Kehler told commission staff that was because he thought the deposit was still coming, and he didn’t want to cause more stress for the sellers.

On July 10, just five days before the buyer was to take possession and the day before the family was leaving Winnipeg, the sellers spoke to Kehler — but he still didn’t tell them the deposit hadn’t been paid.

Kehler “said everything was fine,” according to the decision.

It wasn’t until the evening of July 13, when the family arrived in Toronto on their way to Ottawa and just 36 hours before the scheduled closing, that Kehler told them he’d never received the deposit.

Eventually, they received $4,000 of the deposit, but the sale of the house never closed. The sellers scrambled to extend the insurance on their old home and make sure they continued to pay the utility bills, the decision says.

Home relisted

Kehler then recommended they relist the home, and it went back on the market at $574,900.

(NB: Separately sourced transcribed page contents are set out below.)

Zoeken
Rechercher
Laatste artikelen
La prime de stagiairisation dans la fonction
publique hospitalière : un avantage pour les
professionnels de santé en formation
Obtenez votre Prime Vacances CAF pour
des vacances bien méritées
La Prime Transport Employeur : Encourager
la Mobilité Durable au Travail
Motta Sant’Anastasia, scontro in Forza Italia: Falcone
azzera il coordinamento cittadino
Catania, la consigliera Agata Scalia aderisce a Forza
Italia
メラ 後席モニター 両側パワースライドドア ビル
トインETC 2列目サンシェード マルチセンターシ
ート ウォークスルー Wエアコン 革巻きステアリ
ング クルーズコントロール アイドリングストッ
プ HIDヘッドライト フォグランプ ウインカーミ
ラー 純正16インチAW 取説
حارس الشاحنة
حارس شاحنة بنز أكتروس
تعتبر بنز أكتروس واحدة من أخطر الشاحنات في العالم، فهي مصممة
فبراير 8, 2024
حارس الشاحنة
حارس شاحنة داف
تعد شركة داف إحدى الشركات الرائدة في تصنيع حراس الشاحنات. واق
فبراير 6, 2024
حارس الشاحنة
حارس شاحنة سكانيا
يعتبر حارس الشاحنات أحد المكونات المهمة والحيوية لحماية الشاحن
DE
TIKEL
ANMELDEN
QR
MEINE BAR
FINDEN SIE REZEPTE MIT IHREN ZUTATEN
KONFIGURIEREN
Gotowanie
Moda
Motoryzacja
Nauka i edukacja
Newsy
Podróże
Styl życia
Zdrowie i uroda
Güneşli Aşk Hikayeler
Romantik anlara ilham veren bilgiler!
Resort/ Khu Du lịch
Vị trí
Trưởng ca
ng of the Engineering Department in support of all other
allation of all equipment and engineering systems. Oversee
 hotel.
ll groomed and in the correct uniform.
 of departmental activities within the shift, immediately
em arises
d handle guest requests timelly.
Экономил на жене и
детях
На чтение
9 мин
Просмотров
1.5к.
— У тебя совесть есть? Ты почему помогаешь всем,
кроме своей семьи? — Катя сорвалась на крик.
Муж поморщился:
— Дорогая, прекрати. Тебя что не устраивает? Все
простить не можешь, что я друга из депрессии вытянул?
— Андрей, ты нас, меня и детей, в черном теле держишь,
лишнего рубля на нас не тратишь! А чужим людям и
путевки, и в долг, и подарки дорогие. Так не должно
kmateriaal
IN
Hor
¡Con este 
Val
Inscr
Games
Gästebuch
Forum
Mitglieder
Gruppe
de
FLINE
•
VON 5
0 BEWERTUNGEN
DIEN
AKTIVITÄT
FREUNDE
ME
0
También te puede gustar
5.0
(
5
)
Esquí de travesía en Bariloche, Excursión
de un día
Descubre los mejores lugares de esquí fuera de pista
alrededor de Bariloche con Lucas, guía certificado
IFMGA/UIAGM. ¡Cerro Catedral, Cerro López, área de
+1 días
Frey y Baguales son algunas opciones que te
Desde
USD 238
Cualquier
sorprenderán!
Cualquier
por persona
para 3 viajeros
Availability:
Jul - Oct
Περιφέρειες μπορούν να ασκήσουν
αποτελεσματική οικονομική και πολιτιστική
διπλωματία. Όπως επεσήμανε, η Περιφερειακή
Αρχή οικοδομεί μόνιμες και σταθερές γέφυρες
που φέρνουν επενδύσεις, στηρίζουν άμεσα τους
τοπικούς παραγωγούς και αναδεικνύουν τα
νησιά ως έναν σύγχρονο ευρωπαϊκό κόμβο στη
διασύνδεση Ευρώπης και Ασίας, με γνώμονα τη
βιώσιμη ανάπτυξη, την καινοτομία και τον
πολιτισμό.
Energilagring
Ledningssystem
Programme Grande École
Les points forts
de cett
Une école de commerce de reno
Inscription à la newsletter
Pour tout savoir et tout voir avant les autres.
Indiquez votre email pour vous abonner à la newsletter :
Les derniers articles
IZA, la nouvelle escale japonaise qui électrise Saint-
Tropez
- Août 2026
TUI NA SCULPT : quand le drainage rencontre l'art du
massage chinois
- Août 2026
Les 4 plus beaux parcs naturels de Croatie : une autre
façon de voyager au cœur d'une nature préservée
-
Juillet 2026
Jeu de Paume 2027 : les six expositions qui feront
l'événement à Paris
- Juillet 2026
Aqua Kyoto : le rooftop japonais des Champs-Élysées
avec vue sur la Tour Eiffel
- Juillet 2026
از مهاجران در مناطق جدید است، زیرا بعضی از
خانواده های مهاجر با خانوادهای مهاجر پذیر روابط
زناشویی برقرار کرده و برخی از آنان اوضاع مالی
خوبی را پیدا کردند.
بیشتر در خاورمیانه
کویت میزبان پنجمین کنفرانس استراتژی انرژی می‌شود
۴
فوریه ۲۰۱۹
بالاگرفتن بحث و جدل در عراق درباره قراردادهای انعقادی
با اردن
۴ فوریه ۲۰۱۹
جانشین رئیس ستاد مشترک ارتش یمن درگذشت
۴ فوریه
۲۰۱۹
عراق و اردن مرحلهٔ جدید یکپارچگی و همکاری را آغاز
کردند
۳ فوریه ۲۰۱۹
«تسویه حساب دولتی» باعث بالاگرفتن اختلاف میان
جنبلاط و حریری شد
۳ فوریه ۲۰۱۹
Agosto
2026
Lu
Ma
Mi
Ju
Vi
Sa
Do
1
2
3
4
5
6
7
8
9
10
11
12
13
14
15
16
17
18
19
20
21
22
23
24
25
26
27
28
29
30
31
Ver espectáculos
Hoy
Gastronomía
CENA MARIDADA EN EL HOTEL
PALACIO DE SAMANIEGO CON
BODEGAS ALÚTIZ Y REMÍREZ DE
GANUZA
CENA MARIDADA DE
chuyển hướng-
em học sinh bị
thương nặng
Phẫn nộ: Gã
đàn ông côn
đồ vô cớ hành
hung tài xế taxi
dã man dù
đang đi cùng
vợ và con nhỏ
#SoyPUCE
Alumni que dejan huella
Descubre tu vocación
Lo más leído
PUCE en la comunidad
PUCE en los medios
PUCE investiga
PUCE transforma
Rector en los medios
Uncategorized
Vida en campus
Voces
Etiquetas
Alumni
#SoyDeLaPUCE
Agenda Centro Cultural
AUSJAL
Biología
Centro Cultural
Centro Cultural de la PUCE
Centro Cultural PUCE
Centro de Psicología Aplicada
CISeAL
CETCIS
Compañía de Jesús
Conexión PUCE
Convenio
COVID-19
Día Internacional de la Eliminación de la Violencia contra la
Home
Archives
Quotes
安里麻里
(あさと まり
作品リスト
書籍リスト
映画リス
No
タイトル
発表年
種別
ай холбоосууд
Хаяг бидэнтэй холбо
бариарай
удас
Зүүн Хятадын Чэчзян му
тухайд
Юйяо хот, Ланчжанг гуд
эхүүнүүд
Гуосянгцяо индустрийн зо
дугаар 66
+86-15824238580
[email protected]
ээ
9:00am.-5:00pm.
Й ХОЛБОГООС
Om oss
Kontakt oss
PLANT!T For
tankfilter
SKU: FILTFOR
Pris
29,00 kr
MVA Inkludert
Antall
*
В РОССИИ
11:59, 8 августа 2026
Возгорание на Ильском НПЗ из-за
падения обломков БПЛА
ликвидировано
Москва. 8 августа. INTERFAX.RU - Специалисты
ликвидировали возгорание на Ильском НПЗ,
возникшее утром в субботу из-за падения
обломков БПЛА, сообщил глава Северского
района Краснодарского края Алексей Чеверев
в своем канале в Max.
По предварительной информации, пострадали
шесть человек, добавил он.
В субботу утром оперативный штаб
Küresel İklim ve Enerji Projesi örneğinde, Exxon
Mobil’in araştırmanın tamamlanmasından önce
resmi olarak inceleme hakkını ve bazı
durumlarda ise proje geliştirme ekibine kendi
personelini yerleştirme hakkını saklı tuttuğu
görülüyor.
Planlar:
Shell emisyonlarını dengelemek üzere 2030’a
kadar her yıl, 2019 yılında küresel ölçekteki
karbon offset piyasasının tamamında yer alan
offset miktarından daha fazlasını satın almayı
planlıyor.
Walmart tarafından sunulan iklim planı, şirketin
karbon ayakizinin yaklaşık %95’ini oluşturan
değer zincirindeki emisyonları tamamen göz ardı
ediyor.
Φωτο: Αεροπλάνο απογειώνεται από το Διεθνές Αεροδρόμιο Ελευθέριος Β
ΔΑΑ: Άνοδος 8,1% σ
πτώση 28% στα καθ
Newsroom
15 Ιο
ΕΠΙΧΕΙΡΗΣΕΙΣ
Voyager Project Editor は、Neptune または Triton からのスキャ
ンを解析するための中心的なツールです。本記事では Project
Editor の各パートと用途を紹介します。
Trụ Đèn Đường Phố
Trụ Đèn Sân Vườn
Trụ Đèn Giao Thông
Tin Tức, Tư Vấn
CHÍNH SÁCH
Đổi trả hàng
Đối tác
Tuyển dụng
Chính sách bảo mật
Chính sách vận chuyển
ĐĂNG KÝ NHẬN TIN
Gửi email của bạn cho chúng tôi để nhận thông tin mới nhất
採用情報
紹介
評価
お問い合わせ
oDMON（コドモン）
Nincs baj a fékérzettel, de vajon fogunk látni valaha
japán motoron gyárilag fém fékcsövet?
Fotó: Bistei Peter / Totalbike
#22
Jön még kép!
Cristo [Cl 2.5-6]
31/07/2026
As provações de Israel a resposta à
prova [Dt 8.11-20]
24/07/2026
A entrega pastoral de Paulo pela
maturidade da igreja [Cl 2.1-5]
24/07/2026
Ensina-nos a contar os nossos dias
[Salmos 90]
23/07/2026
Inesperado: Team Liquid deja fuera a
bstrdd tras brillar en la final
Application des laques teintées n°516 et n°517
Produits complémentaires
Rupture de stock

On Aug. 10, 2020, Kehler recommended the price be reduced to $569,900. Instead, the seller said he should reduce the price to $567,900.

But when the seller looked at the online listing on Aug. 22, it was listed at $564,900.

The sellers also asked Kehler about maintaining the property, since they were no longer in Winnipeg. He agreed he would, but friends ended up going and mowing the lawn, the decision says.

The sellers asked Kehler and his brokerage about what could be done to “make things right,” the decision says, but they never received any responses.

On Sept. 5, they hired a new brokerage to sell the home. Under the new real estate salesman, they accepted an offer on Dec. 13, and closed the deal Jan. 2, 2021, receiving $507,500 for the home.

Kehler’s actions were “contrary to the best interests of the public” and undermined “public confidence in the real estate industry,” the decision says.